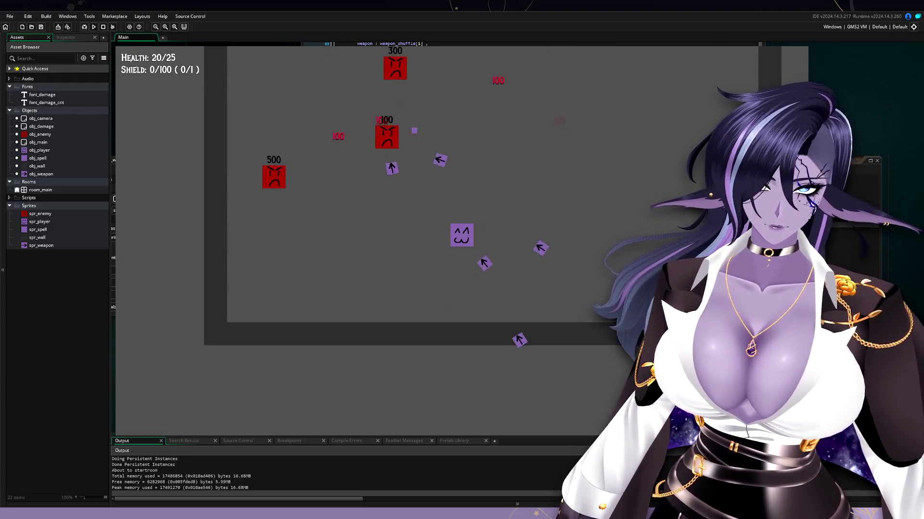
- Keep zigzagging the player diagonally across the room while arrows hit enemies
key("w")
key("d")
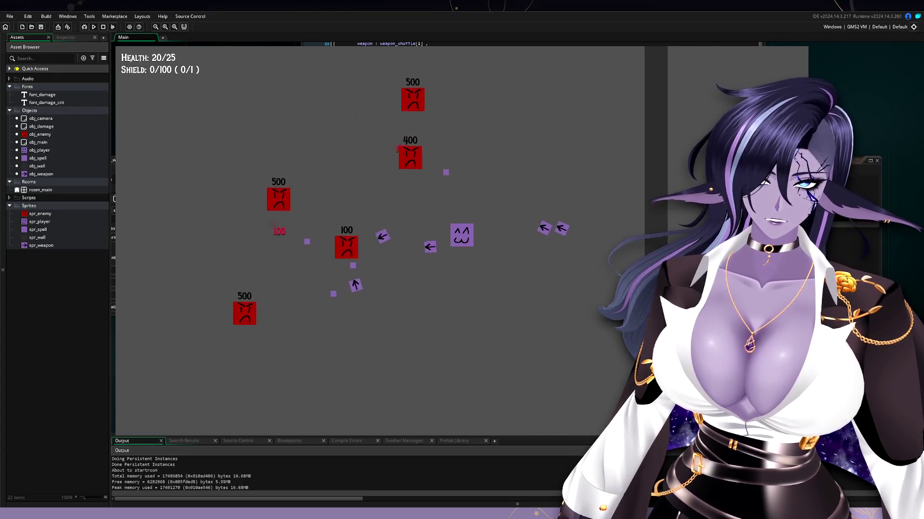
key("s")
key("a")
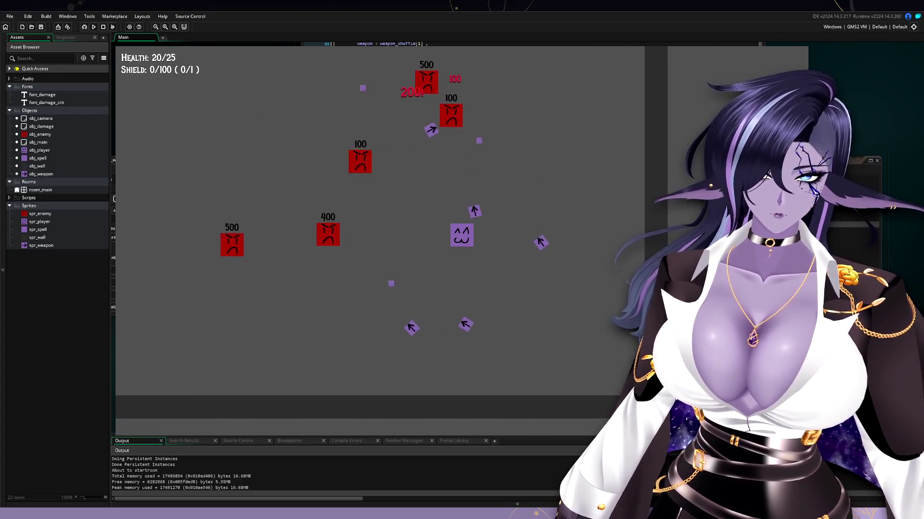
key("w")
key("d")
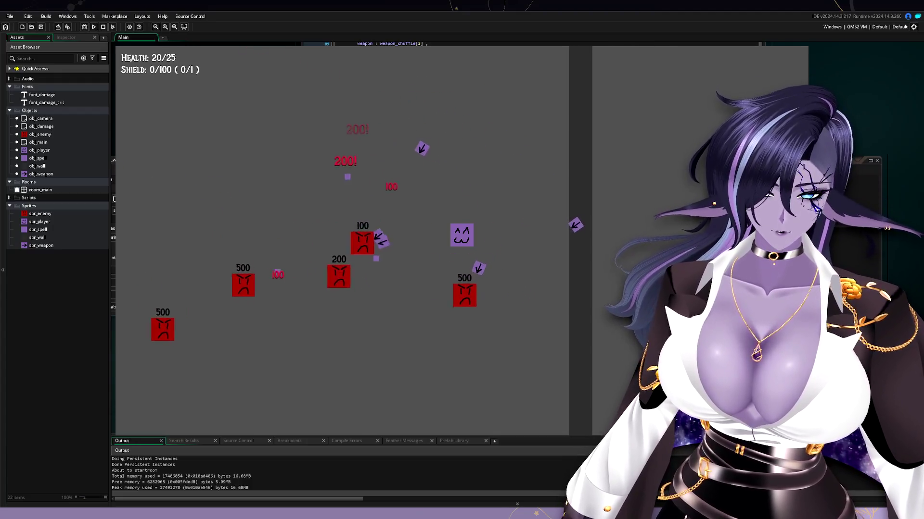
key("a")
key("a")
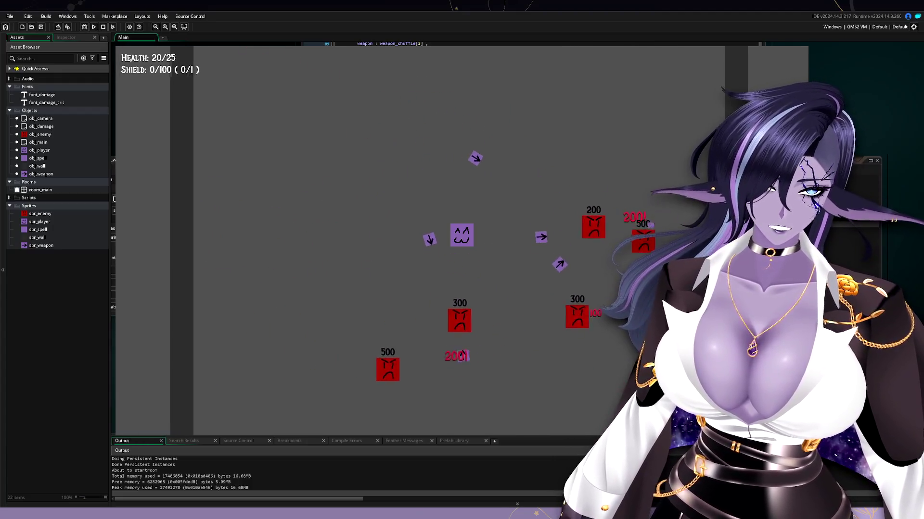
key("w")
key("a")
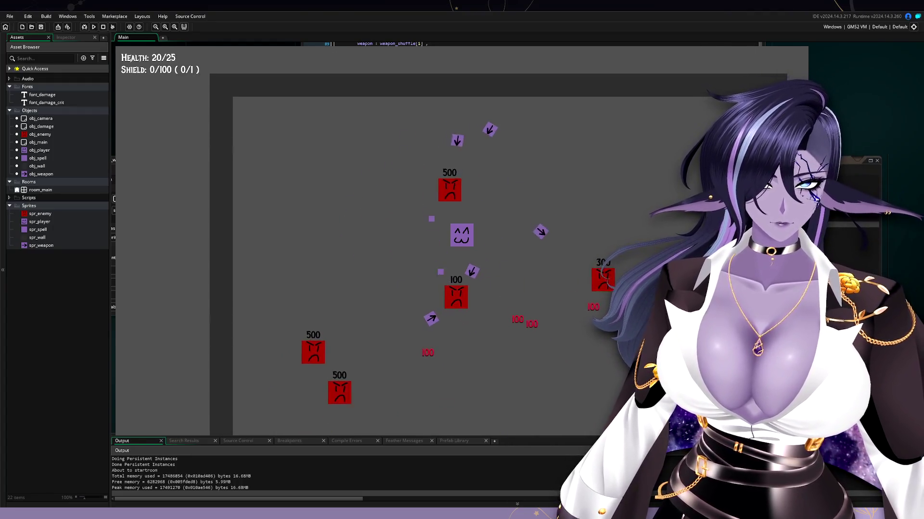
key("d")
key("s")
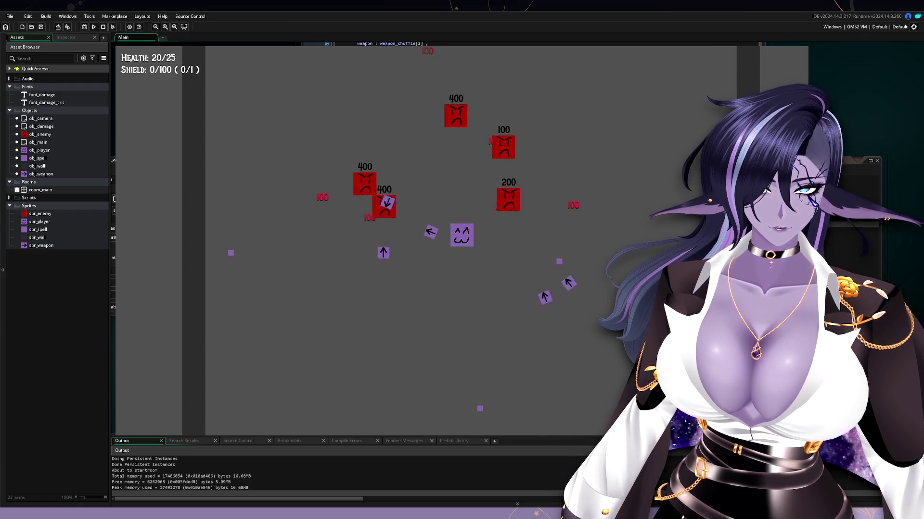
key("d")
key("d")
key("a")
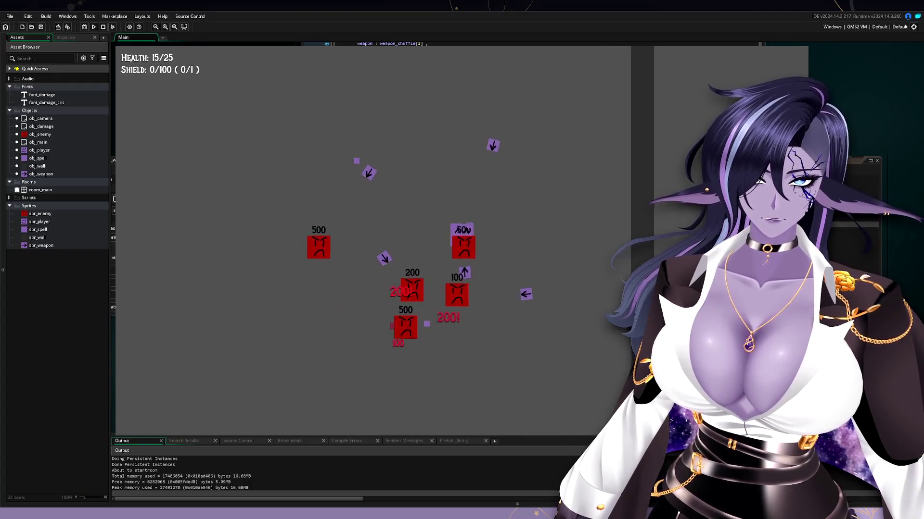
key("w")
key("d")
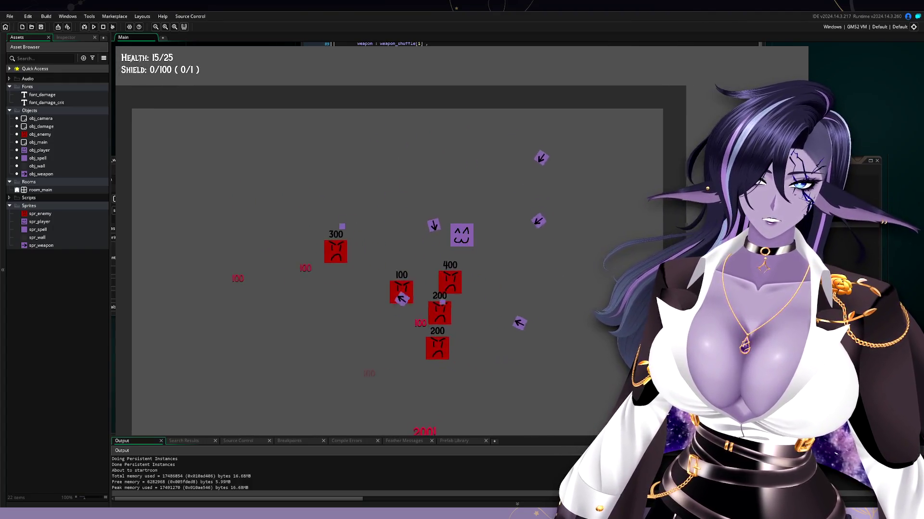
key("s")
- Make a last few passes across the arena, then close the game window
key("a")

PROBLEM STATEMENT:
Go through the records and count the lines that include "across", then give only that number.

ANSWER TO THIS EXERCISE:
2